Its impossible to know what the bioavailability of rapamycin delivery this way is without any testing. But it would be interesting to find out.


Hi. Can you post the references where you showed the 1/2 lives of rapamycin?

Are you talking about this graph (please note that there is significant variation in rapamycin 1/2 life in people, varying by age, gender, race, health status, etc…

Peak Blood Sirolimus Level Test (tMax)

People also test the highest level (tMax) of sirolimus in their blood - the “Peak” blood sirolimus levels. The peak blood level of sirolimus is actually quite hard to identify precisely, because it it varies by person, and is such a sharp spike - as can be seen below. Typically peak blood sirolimus levels are around 45 minutes to 1 hour after dosing, but then drops very rapidly. Frequently at the Labcorp offices that provide the blood test, user experiences are that you can sometimes wait 30 minutes to an hour after your arrival at the office, before getting the blood test, and so the test may or may not reflect the actual peak level.

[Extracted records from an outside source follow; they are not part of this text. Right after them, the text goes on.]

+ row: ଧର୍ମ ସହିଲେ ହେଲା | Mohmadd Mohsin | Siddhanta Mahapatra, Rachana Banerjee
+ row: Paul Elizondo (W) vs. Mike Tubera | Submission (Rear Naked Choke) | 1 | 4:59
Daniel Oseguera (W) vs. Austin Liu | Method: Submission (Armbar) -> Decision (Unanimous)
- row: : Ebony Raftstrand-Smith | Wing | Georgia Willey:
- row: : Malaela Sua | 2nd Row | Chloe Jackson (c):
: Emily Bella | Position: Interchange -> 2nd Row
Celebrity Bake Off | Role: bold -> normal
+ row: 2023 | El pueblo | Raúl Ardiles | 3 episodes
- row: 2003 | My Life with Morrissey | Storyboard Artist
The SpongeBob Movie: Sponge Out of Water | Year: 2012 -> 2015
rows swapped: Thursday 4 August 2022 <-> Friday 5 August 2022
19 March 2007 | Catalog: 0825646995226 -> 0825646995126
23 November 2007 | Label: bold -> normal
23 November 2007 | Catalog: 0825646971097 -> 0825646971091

Yes, that is the chart and table I am interested in obtaining the reference. I would think it would be best to schedule your blood draw about 70-80 hrs in to measure at the expected half-life. Thus you are at a standardized time where the slop is gentle. Initial values are almost always difficult. I’d like to do this test with all three of my sources of Rap. Transdermal, standard Sirolimus pill, and compounded Sirolimus. Perhaps four as I don’t know the equivalent “dosage” for the Transdermal. Cane anyone tell me about a transdermal base cream that would be supplied to a pharmacy to compound into by the designation “in LIPO”?